TASK DIRECTIONS: Please quote exactly the opening lines of the data, from the first line to the one where "9px 4px;font-size:10px;border:1px solid" appears.

INPUT DATA:
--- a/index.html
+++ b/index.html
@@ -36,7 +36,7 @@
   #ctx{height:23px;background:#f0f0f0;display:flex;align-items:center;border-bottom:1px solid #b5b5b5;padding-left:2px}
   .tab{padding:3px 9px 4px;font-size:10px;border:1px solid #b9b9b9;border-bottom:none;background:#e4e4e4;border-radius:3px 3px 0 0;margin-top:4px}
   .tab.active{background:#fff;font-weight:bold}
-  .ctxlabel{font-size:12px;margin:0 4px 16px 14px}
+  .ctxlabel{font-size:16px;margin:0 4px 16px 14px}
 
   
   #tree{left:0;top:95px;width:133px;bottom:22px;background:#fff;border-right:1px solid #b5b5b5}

SOLUTION TO THIS TASK:
--- a/index.html
+++ b/index.html
@@ -36,7 +36,7 @@
   #ctx{height:23px;background:#f0f0f0;display:flex;align-items:center;border-bottom:1px solid #b5b5b5;padding-left:2px}
   .tab{padding:3px 9px 4px;font-size:10px;border:1px solid #b9b9b9;border-bottom:none;background:#e4e4e4;border-radius:3px 3px 0 0;margin-top:4px}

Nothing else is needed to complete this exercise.